In our next class, Seth commented on Sue’s dream:
[... 5 paragraphs ...]
In the meantime, Sue began to have a series of dreams dealing with probabilities, the first of them in August, 1970. She wrote the dream down as usual, and called me on the phone to tell me about it. I was astonished. As she read the dream, all kinds of images and ideas came into my mind.

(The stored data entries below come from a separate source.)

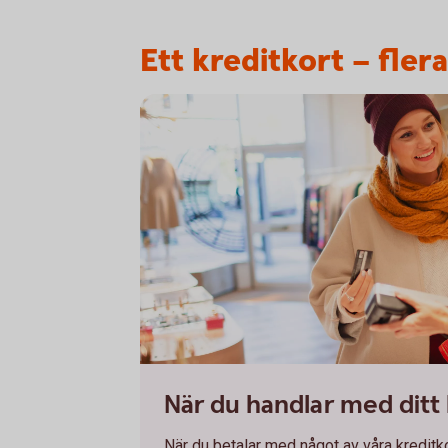
Ett kreditkort – fler
1098269502
När du handlar med ditt 
När du betalar med något av våra kreditko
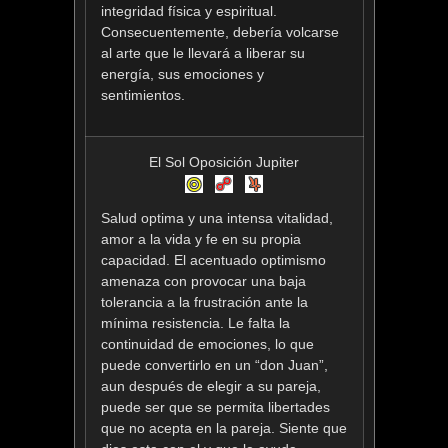
integridad física y espiritual.
Consecuentemente, debería volcarse
al arte que le llevará a liberar su
energía, sus emociones y
sentimientos.
El Sol Oposición Jupiter
Salud optima y una intensa vitalidad,
amor a la vida y fe en su propia
capacidad. El acentuado optimismo
amenaza con provocar una baja
tolerancia a la frustración ante la
mínima resistencia. Le falta la
continuidad de emociones, lo que
puede convertirlo en un “don Juan”,
aun después de elegir a su pareja,
puede ser que se permita libertades
que no acepta en la pareja. Siente que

Projection-dream of Sue Watkins
[... 1 paragraph ...]
After a long travel dream in which a friend and I pole a raft down a long, lazy river and shot down a waterfall, I suddenly enter this scene:
[... 2 paragraphs ...]
At this point, I am suddenly hit with the the knowledge that this is the dream state of another probability system involving Jane and Rob’s probable selves here. I suddenly say to them, ‘My name is Sue Watkins, and my husband’s name is Carl.’ They give me a rather nasty ‘so-what’ look.
[... 3 paragraphs ...]
‘Look,’ I say, ‘You and I are in the dream state. I am from another probability system. You know me there. In mine, you kept on with the “messages” and found — I glance at Seth, who is smiling — ‘they were from him and you went on to discover fantastic things about life.’
[... 9 paragraphs ...]
After Sue read the dream to me, I didn’t know what to say. The York Beach couple! With odd feelings of disquiet I let myself remember. The episode is included in The Seth Material, but it was one of the strangest events of our lives.
[... 5 paragraphs ...]
Seth told us that such images have a definite reality, but we certainly weren’t prepared to hear that someone else encountered our York Beach selves in a dream! “To create them with all our negative feelings was bad enough,” I said to Sue, “but then to cast them loose on their own!”
[... 1 paragraph ...]
Now, this is not dictation [on Seth’s own book], but it is some material that Ruburt can use in his dream book. I want to comment, therefore, on the experience of your friend, Sue Watkins, and its connection with the probable universe.
[... 30 paragraphs ...]
It’s one thing to accept the idea of probable systems and probable selves as an exciting intellectual concept, and quite another to accept the practical considerations involved if you think of probabilities as plain facts of existence. Quite frankly, I didn’t expect any of us to have practical experience along these lines, thinking that any probable realities were beyond our reach. But we weren’t finished yet, and I doubt that we are now. As you’ll see, Sue kept in touch with the probable Rob and Jane in her dreams. Through our experiences, the concept became a reality with which we were confronted.